→ 作業指示: 以下の「山女日記」の読書感想から、「作中に出てくる女性たちは、み」から「ど彼女らはそれを求めている。」までを一字一句変えずに引用してください。

しかし、わたしたちは常に自分自身という主観で生きている。異なる考え方に出会うと驚いたりする。そして、賛同したり反対したりする。これらもやっぱり、聞き飽きた常識である。
異なる考え方に出会うには、その持ち主とコミュニケーションを取る必要がある。けれどわたしは、小説を読むということを"或るひとの人生の疑似体験"だと思っている。家にいなきゃならなくても、生身の人間がきらいでも、自分自身が常識どおり生きていなくても、何通りもの生き方に出会える。考え方を知ることができる。
2019年のノンフィクション本大賞も獲得し、話題となった「ぼくはイエローでホワイトで、ちょっとブルー」という著書がある。これのキーワードのひとつが"エンパシー(共感力)"だと、なにかのインタビューで見た。シンパシー(同感、共鳴)とはよく聞くけれど、エンパシーはすこし耳に新しい。
あらゆることが多様化していく世の中で、大切になってくるのがエンパシー つまり、共感力なのだという。まったく同じじゃなくていい。自分とは異なる考え方、生き方、文化などに歩み寄り、認めること。
本書「山女日記」を読んで真っ先に思い浮かんだのがその話であった。


(以下、ネタバレを含みます。)

作中に出てくる女性たちは、みんな悩んでいる。山がそれを解決してくれるのではと期待して登山を決行する。初挑戦だったりブランクがあったり、経験はまちまち。
悩みごとの内容も、結婚や離婚や不倫や家族友だち、夢、今後…とそれぞれで、しかしどれも、いつかはわたしも通るかもしれない と感じるものである。
誰かと山に登るからと言って、べらべらと相談するわけではない。黙々と歩き、考え、自分自身と対話している。みずからを回顧している。たぶんそれは、心身ともにかなり疲弊することだ。けれど彼女らはそれを求めている。
わたし自身の境遇もあるのかもしれないけど、もっとも親近感をおぼえたのは「このまま結婚するのだろうか」と悩む律子と「旦那に離婚を切り出された」美幸である。女性じゃないけど、柚月の元カレ・吉田くんも。
妙高山を登る律子は、登山を機に腹をくくることになる。同居はいやだー!と叫ぶのは、ある種の諦めだろうと思う。或いは、きちんと闘う決心か。不倫女の由美の言葉が印象的だった。それに「わたしもそう思えるだろうか」と反応した律子にはやっぱり共感した。

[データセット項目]
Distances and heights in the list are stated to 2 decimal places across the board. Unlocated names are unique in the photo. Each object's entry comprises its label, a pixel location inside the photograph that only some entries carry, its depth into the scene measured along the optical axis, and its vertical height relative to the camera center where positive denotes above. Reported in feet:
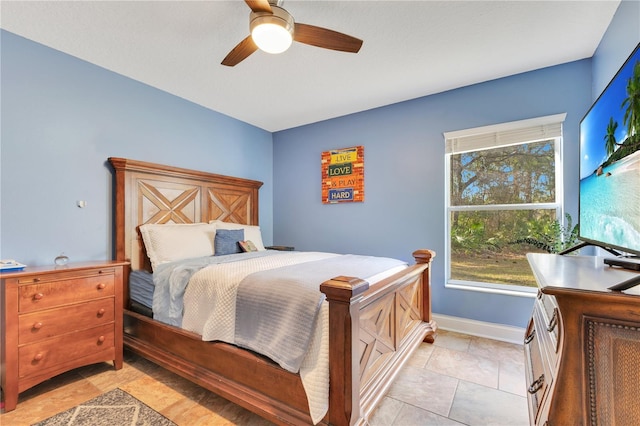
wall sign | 12.17 +1.71
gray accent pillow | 9.84 -1.03
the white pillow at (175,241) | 8.43 -0.92
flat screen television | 3.24 +0.70
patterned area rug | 5.42 -4.08
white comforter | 4.60 -2.15
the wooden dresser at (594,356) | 2.44 -1.31
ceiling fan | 5.34 +3.72
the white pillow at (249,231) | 10.94 -0.75
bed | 4.53 -2.73
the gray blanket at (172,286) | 6.88 -1.88
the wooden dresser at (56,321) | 5.82 -2.54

→ 出力結果:
作中に出てくる女性たちは、みんな悩んでいる。山がそれを解決してくれるのではと期待して登山を決行する。初挑戦だったりブランクがあったり、経験はまちまち。
悩みごとの内容も、結婚や離婚や不倫や家族友だち、夢、今後…とそれぞれで、しかしどれも、いつかはわたしも通るかもしれない と感じるものである。
誰かと山に登るからと言って、べらべらと相談するわけではない。黙々と歩き、考え、自分自身と対話している。みずからを回顧している。たぶんそれは、心身ともにかなり疲弊することだ。けれど彼女らはそれを求めている。